After Matveev had become head of the Little Russian Chancellery in 1669 and after the death of the tsar's first consort Maria Miloslavskaya, tsar Alexis visited the house of Matveev to meet prospective brides. Here Alexis also met Natalia Naryshkina, whom he married on 22 January 1671. Matveev had 'sponsored' several young ladies at his house, including Natalia. She was put forward due to her family connections as her brothers were subordinant officers in Matveev's musketeer regiments. At the end of the year Matveyev was raised to the rank of okolnichy, and on 1 September 1674 attained the still higher dignity of boyar.

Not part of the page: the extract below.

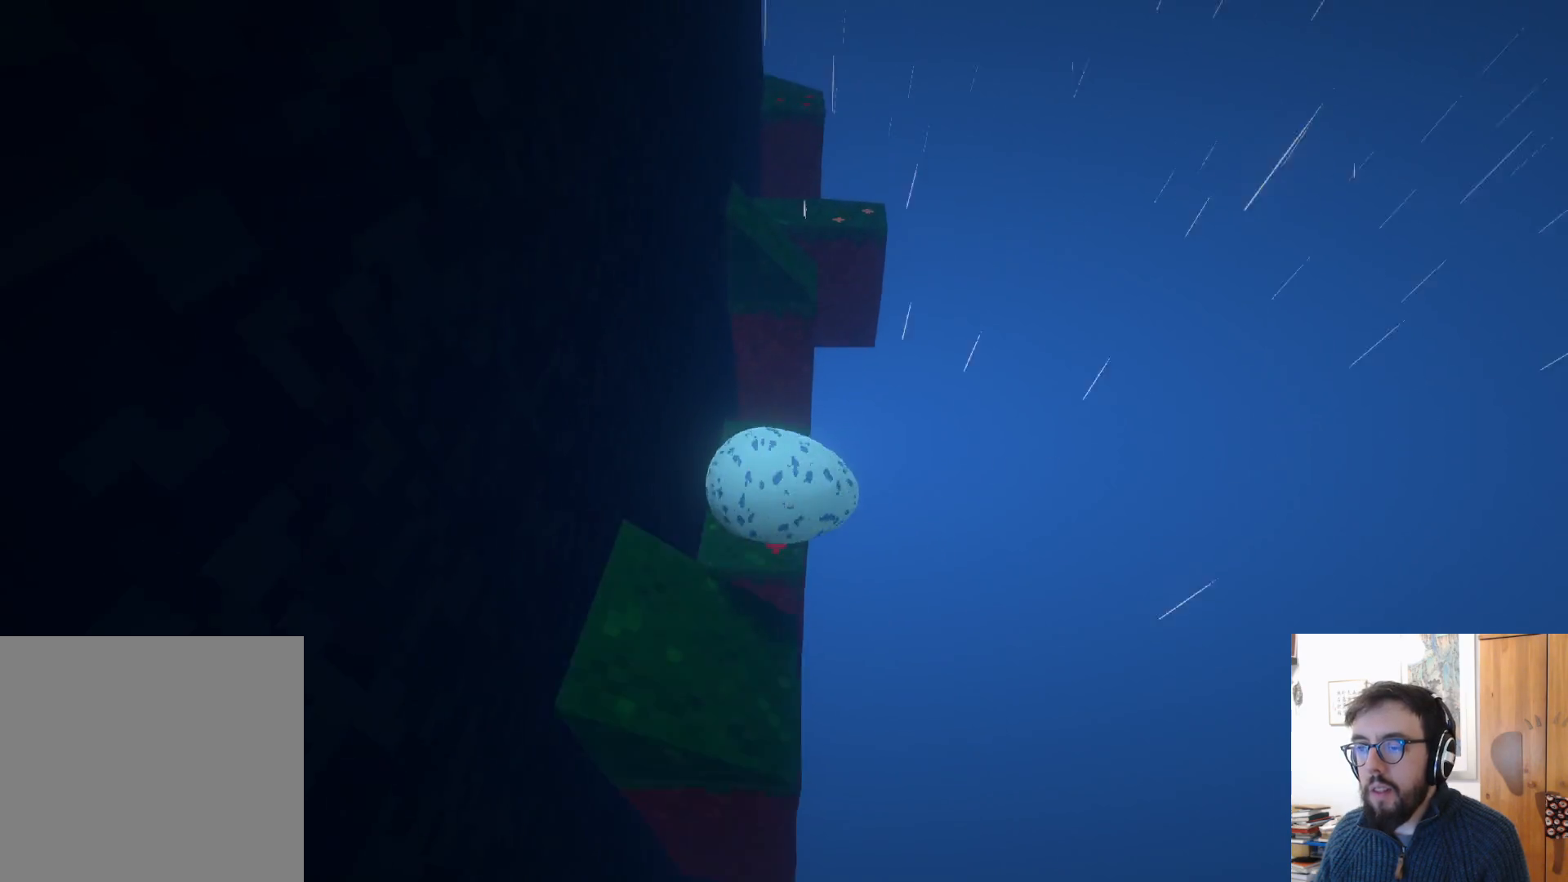
{"buttons": [], "left_stick": "down", "right_stick": "center", "events": []}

The deplorable physical condition of Alexius's immediate successor, Feodor III, suggested to Matveyev the desirability of elevating to the throne the sturdy little tsarevich Peter, then in his fourth year. He purchased the allegiance of the Streltsy and then, summoning the boyars of the council, earnestly represented to them that Feodor was unable to reign and urged the substitution of little Peter. But the reactionary boyars, among whom were the near kinsmen of Feodor, proclaimed him tsar and Matveyev was banished to Pustozyorsk, where he remained until Feodor's death on 7 May 1682. Immediately afterwards Peter was proclaimed tsar by Patriarch Joachim, and the first ukaz issued in Peter's name summoned Matveyev to return to the capital and act as chief adviser to the tsaritsa Natalia. Matveyev came to Moscow on 11 May, and four days later had to meet with the rebellious Streltsy, who had been instigated to rebel by the anti-Petrine faction. He had already succeeded in partially pacifying them, when one of their colonels began to abuse the still hesitating and suspicious musketeers. Infuriated, they seized Matveyev and hacked him to pieces.

Matveyev was a very educated and versatile individual for his time. He organized a publishing house on the premises of the Posolsky Prikaz and compiled the so-called Tsarsky titulyarnik (Царский титулярник), an illustrated reference book about titles of the Russian tsar and foreign rulers, with some information on Russian history, pictures of different coats of arms, stamps, monarchs and patriarchs. Matveyev was also a collector of rare books and had a huge library. He decorated his house with pieces of fine art, optical devices and models of different ships. Matveyev was the one to introduce theater to the court by organizing a group of actors guided by George Hüfner who staged various plays. He was also one of the organizers of the first apothecary in Moscow. His son Andrey Matveev was made a count and served as the first President of Justice Collegium.